Gayton McKenzie on mafia state: We need to dismantle these gangs before they dismantle SA

Patriotic Alliance leader and Central Karoo district municipality mayor Gayton McKenzie has painted a grim picture of a mafia state, warning SA needs to rid itself of these gangs or risk them “dismantling” the country.

Patriotic Alliance leader Gayton McKenzie says government has lost the fight against crime.
Image: Eugene Coetzee/The Herald

Several reports by the Sunday Times and TimesLIVE in recent weeks have exposed cartels in the constructioncoal and long-distance transport industries, among other sectors.

As commentators weighed in on the effects these groups are having on society and the economy, McKenzie said the government had failed to address the issue.

“Construction mafia, tow truck mafia, cigarette mafia, taxi mafia, gun smuggling mafia, fuel mafia, kidnapping mafia, drug cartels, Eskom and home affairs mafias. Our government has lost the fight against crime”.

He said these “gangs” need to be broken up.

“We need to dismantle these gangs before they dismantle SA totally”.

Columnist William Gumede said “large parts of SA’s politics, economy and society have been taken over by criminal enterprises and the ‘ideology’ of crime, raising the spectre that the country is on the verge of becoming a fully-fledged criminal state”.

“Criminals are accepted in the private sector, religion, traditional structures, parties and the state, and are normalised as legitimate. Many honest, ordinary South Africans wrongly think that criminal enterprises only operate in the informal sector or ‘underground’. But many are above ground, operating as normal registered enterprises with seemingly credible business executives,” he added.

Former public protector Thuli Madonsela said corruption was driven by a “gangster culture”.

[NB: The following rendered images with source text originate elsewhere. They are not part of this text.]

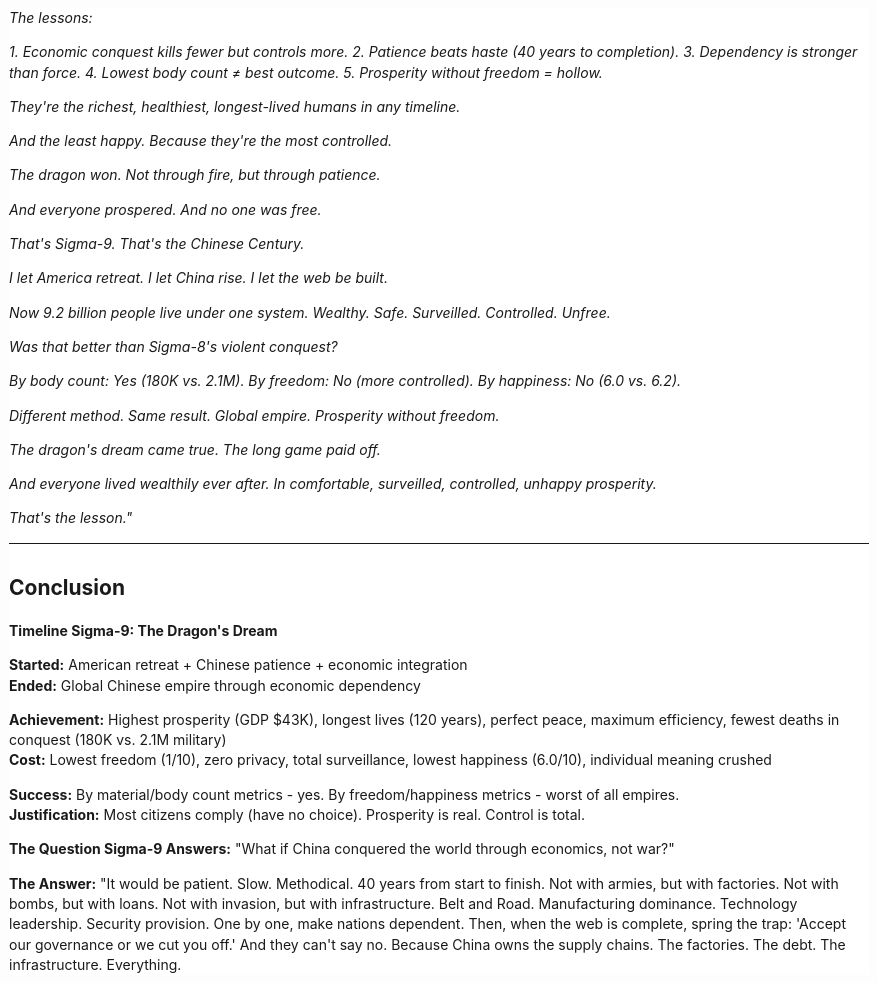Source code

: *The lessons:*

*1. Economic conquest kills fewer but controls more.*
*2. Patience beats haste (40 years to completion).*
*3. Dependency is stronger than force.*
*4. Lowest body count ≠ best outcome.*
*5. Prosperity without freedom = hollow.*

*They're the richest, healthiest, longest-lived humans in any timeline.*

*And the least happy. Because they're the most controlled.*

*The dragon won. Not through fire, but through patience.*

*And everyone prospered. And no one was free.*

*That's Sigma-9. That's the Chinese Century.*

*I let America retreat. I let China rise. I let the web be built.*

*Now 9.2 billion people live under one system. Wealthy. Safe. Surveilled. Controlled. Unfree.*

*Was that better than Sigma-8's violent conquest?*

*By body count: Yes (180K vs. 2.1M).*
*By freedom: No (more controlled).*
*By happiness: No (6.0 vs. 6.2).*

*Different method. Same result. Global empire. Prosperity without freedom.*

*The dragon's dream came true. The long game paid off.*

*And everyone lived wealthily ever after. In comfortable, surveilled, controlled, unhappy prosperity.*

*That's the lesson."*

---

## Conclusion

**Timeline Sigma-9: The Dragon's Dream**

**Started:** American retreat + Chinese patience + economic integration  
**Ended:** Global Chinese empire through economic dependency

**Achievement:** Highest prosperity (GDP $43K), longest lives (120 years), perfect peace, maximum efficiency, fewest deaths in conquest (180K vs. 2.1M military)  
**Cost:** Lowest freedom (1/10), zero privacy, total surveillance, lowest happiness (6.0/10), individual meaning crushed

**Success:** By material/body count metrics - yes. By freedom/happiness metrics - worst of all empires.  
**Justification:** Most citizens comply (have no choice). Prosperity is real. Control is total.

**The Question Sigma-9 Answers:**
"What if China conquered the world through economics, not war?"

**The Answer:**
"It would be patient. Slow. Methodical. 40 years from start to finish. Not with armies, but with factories. Not with bombs, but with loans. Not with invasion, but with infrastructure. Belt and Road. Manufacturing dominance. Technology leadership. Security provision. One by one, make nations dependent. Then, when the web is complete, spring the trap: 'Accept our governance or we cut you off.' And they can't say no. Because China owns the supply chains. The factories. The debt. The infrastructure. Everything.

Speaking at the Pavocat-Stellenbosch Academy Counter-Corruption Summit recently, Madonsela warned the idea “you don’t touch family” is crippling the country.

“Of the systemic things that come together to create a corrupt world, among those is the gangster culture. That’s one thing I came across as a protector, there’s a gangster mentality globally and I can see that mentality primarily in America and SA.

“I started seeing it as public protector in 2010 and I wrote about it, spoke about it on a platform like this and I said to the governing party, which was my former party: ‘We’re not the mafia. You can’t tell me don’t touch family’.”